WHAT IS NEEDED: For the data below, restate word for word only the lines from the line containing "right hip: (961, 360)" through the line containing "right eye: (153, 142)", both ends included.

AVAILABLE RECORDS:
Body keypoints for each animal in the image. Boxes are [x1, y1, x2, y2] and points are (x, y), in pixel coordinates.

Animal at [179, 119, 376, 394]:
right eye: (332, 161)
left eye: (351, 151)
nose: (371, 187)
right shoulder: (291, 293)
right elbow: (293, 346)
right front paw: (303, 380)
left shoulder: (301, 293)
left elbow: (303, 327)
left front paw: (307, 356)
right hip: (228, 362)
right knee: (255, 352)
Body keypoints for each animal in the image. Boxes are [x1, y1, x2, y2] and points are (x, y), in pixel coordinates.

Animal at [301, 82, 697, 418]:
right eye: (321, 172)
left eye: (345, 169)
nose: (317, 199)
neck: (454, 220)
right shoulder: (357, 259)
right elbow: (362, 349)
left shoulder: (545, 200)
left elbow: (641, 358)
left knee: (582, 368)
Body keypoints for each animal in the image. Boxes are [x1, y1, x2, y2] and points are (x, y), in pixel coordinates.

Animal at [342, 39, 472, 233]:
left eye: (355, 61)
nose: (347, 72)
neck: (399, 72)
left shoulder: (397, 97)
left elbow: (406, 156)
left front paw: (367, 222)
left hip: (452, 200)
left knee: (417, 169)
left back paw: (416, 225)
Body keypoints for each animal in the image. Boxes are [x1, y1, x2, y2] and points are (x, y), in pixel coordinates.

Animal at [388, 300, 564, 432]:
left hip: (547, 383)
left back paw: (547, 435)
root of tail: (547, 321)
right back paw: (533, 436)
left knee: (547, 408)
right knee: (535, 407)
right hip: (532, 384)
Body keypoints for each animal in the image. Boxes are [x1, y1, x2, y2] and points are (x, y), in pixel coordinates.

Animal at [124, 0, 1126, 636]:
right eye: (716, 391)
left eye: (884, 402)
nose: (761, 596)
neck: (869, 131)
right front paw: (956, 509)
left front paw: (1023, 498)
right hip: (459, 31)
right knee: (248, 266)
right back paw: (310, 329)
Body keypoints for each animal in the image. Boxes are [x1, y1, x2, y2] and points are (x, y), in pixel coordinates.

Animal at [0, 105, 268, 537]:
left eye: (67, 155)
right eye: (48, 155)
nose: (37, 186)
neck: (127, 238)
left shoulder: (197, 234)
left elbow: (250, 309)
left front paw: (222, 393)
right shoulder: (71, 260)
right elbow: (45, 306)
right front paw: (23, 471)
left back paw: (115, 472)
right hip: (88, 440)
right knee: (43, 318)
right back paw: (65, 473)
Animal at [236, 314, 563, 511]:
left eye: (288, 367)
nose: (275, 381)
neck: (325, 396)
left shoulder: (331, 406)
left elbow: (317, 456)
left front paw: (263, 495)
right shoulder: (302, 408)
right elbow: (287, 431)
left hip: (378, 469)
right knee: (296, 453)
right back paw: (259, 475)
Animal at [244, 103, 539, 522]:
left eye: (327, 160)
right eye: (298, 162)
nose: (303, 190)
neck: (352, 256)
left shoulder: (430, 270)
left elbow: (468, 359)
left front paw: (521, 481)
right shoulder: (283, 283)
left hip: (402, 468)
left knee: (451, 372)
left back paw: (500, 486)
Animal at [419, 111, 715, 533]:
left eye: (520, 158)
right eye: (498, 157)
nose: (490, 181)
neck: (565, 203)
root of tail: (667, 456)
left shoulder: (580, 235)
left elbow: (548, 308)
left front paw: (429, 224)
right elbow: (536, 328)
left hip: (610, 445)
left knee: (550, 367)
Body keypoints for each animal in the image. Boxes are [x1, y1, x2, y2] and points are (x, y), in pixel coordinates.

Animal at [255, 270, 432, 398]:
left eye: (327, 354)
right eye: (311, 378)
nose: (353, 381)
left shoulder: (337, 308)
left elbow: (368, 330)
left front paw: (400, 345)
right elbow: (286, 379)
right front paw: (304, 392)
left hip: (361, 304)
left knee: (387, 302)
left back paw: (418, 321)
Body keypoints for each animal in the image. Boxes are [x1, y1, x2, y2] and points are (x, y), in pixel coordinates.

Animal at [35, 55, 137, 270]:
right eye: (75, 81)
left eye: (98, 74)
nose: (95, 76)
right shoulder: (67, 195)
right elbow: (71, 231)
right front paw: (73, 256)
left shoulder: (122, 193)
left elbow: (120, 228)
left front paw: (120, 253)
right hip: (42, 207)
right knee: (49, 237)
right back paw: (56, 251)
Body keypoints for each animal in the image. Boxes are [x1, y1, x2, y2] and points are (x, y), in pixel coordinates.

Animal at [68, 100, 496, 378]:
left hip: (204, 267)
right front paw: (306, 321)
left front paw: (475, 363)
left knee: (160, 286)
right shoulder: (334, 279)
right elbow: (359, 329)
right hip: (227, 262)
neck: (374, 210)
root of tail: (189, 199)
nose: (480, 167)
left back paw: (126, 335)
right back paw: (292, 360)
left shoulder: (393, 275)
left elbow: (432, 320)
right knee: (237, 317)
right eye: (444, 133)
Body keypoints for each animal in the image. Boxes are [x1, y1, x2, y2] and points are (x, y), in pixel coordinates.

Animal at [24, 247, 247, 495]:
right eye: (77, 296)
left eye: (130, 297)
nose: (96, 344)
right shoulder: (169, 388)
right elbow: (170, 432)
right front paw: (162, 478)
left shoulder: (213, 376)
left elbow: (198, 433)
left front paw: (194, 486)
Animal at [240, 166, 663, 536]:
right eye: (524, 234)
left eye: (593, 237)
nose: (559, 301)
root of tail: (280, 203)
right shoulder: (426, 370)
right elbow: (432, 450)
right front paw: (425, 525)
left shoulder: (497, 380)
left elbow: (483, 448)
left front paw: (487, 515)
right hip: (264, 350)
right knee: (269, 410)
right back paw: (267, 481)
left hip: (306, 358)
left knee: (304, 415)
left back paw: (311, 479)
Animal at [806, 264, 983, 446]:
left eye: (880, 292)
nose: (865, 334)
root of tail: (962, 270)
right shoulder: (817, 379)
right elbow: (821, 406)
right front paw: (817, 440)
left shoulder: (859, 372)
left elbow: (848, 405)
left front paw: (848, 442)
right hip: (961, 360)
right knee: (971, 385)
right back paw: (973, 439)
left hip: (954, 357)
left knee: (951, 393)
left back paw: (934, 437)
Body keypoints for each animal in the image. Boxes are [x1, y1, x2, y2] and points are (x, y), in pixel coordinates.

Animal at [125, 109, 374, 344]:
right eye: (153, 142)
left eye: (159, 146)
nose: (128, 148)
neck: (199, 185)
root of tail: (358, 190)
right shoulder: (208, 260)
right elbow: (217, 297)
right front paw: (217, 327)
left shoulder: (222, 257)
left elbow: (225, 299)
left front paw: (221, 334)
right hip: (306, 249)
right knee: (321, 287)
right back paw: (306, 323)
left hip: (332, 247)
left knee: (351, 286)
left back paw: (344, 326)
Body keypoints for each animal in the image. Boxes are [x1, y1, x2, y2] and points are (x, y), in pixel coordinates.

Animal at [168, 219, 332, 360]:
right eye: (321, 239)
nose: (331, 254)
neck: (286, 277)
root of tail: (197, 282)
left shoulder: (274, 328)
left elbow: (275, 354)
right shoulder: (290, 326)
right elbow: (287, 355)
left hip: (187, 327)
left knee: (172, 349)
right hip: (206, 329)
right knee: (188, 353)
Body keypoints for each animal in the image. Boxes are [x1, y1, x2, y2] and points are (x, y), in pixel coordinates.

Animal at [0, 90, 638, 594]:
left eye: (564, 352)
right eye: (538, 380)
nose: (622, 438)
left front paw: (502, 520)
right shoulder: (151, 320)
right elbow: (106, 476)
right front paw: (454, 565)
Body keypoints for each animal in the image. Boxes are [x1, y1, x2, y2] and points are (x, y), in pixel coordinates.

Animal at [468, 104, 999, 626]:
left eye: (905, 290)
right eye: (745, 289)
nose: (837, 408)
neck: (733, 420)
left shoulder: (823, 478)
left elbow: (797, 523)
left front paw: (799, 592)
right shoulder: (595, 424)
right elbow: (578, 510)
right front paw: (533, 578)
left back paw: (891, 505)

RESPONSE BOX:
right hip: (961, 360)
right knee: (971, 385)
right back paw: (973, 439)
left hip: (954, 357)
left knee: (951, 393)
left back paw: (934, 437)
Body keypoints for each animal in the image. Boxes are [x1, y1, x2, y2] and points are (x, y), in pixel coordinates.

Animal at [125, 109, 374, 344]:
right eye: (153, 142)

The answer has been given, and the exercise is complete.